Brett Richards, Fielding's School of Psychology
This study examines theoretical factors that influence an organization’s ability to innovate and presents as well the development and introduction of an empirical tool called the Innovation Quotient Inventory (INQ-I) which assesses, in practice, an organization’s overall innovative capability.
Organizations are viewed as uniquely positioned cognitive systems striving to achieve intelligent action. The presence of an underlying cognitive architecture is examined through the introduction and quantitative examination of a new theoretical model used to uncover an organization’s cognitive, or archic style. Distinct from individual and group cognitive styles, an organization’s archic style is studied to determine how it might influence an organization’s ability to innovate.

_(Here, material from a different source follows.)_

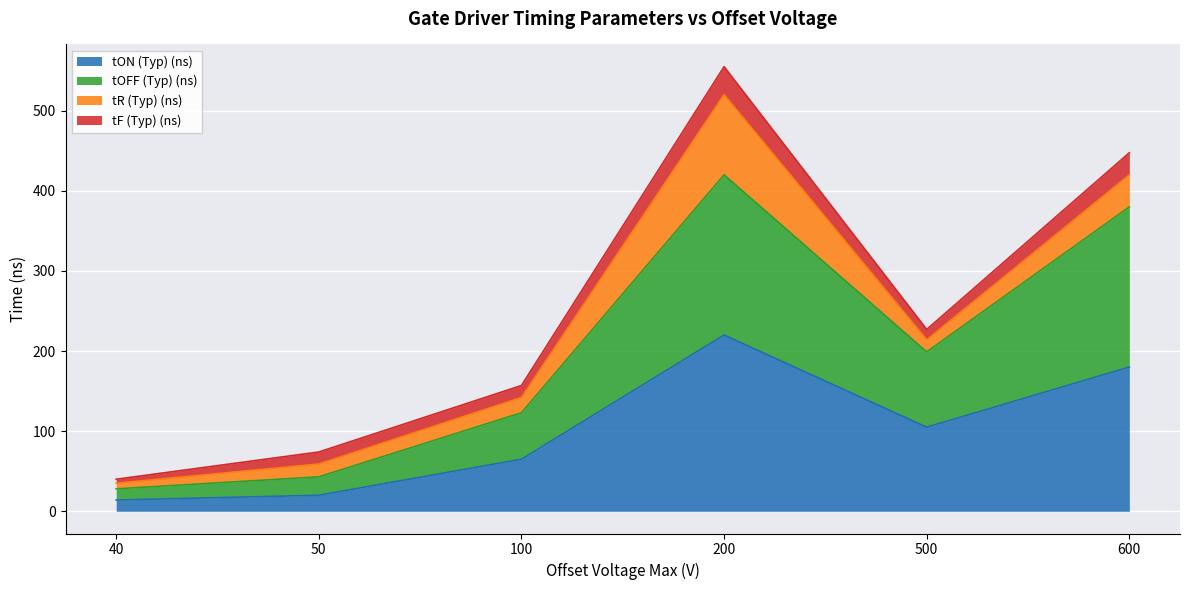

At which category is the sum across all series the highest?

200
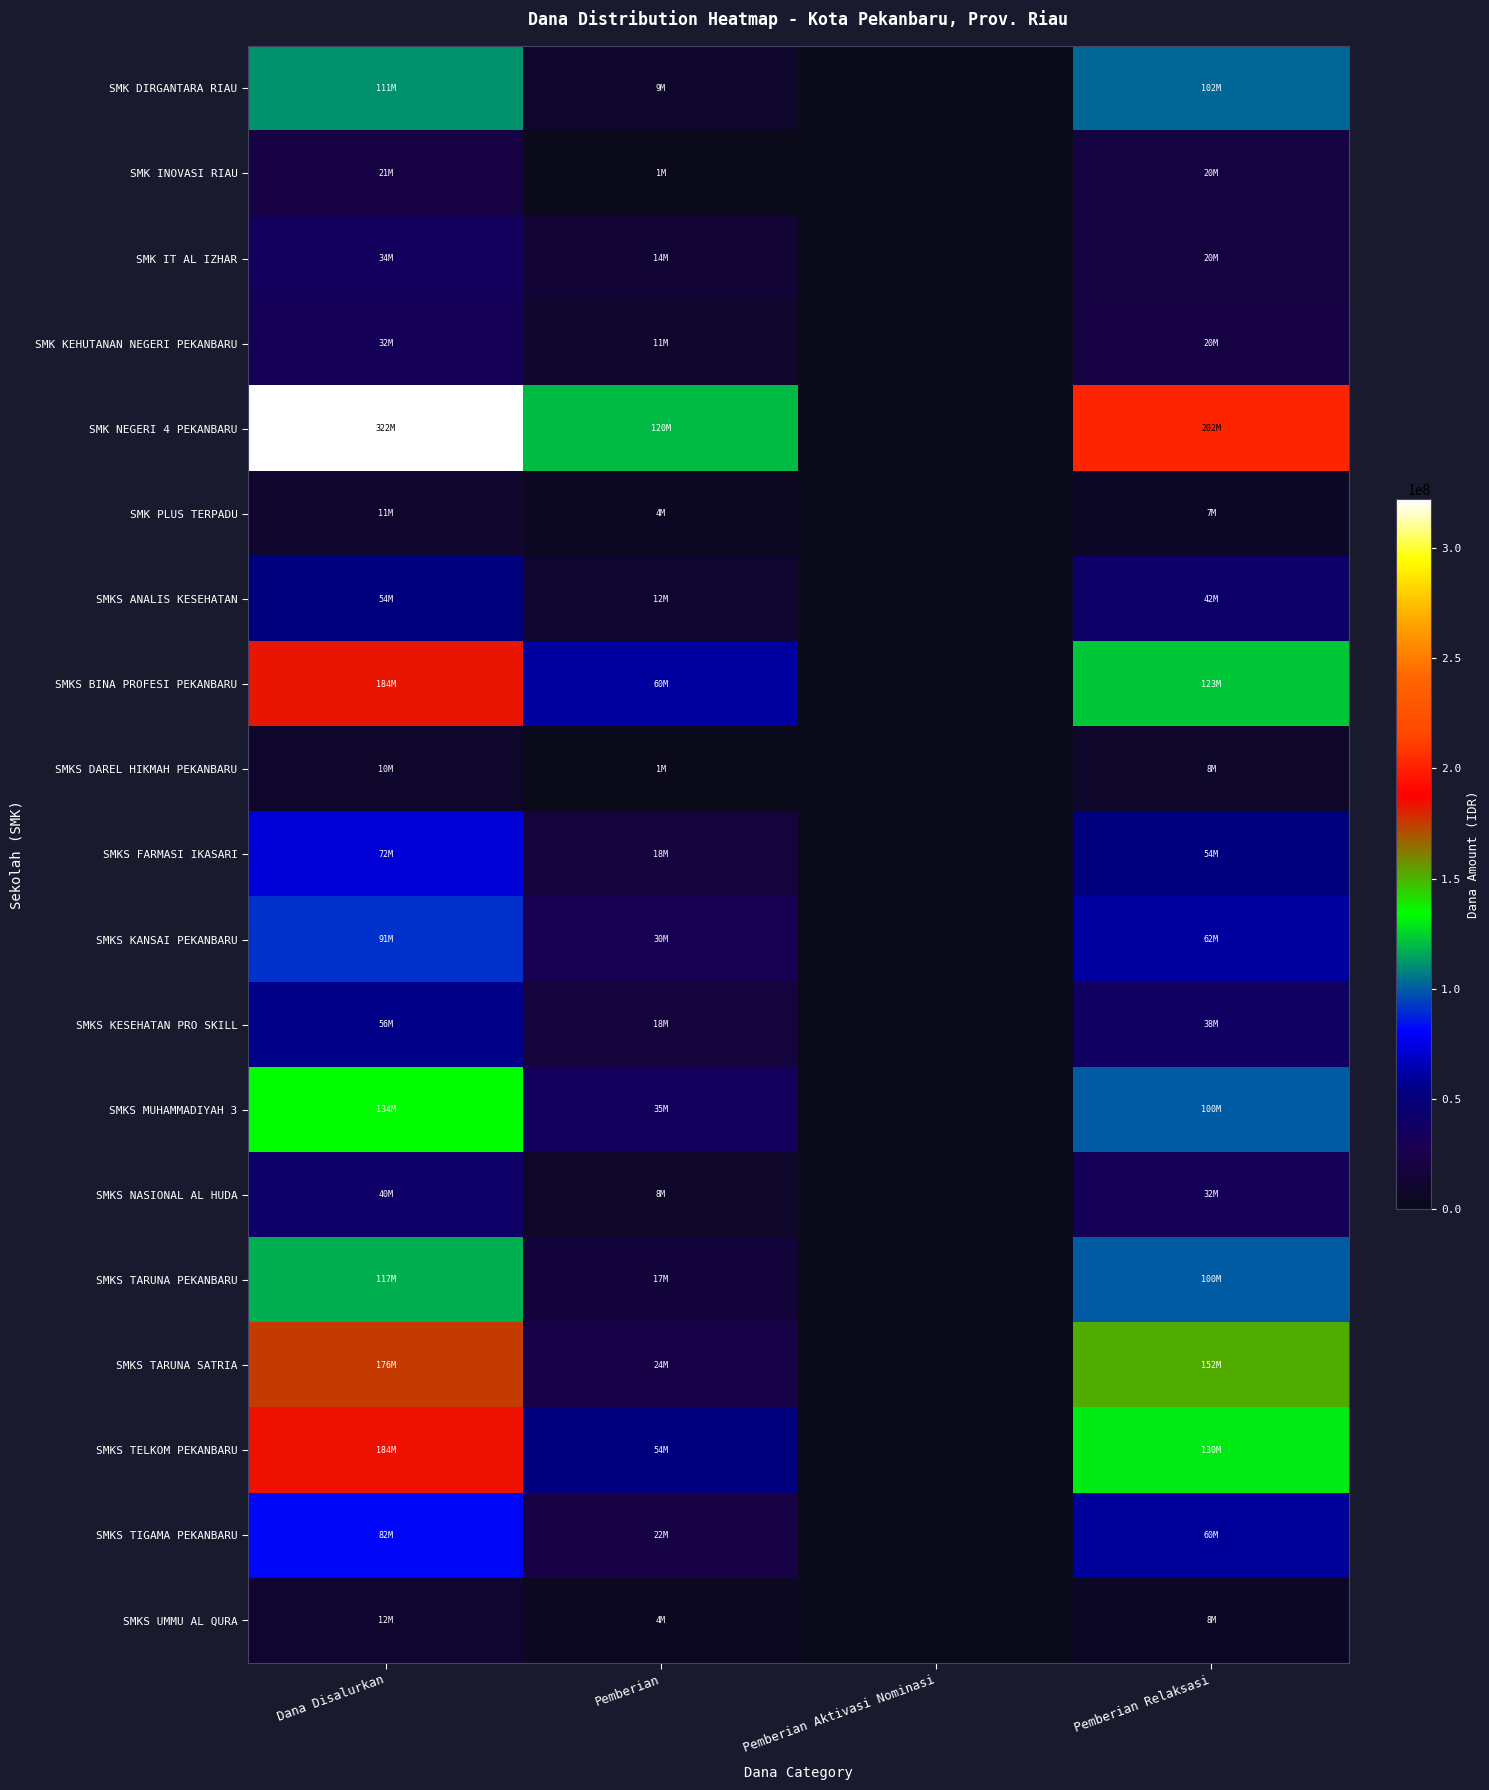

What is the difference between the highest and lowest values at Pemberian?

119500000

The findings demonstrate that the INQ-I offers a reliable and valid approach to assessing an organization’s innovative capability. Viewing innovation as a whole-system phenomenon offers organizations a unique perspective to understanding the factors that influence its overall innovative potential.
The findings also point to the presence of an underlying cognitive architecture which serves to shape and direct an organization’s approach to innovation. Further, the results indicate that it is possible and instructive to make an organization’s cognitive architecture explicit through the expression of its archic (cognitive) style.
Key words: Organizational innovation, cognition, cognitive styles, cognitive strategies, organizational systems, open adaptive systems, cognitive complexity, organizational change, innovation and affect, organizational effectiveness.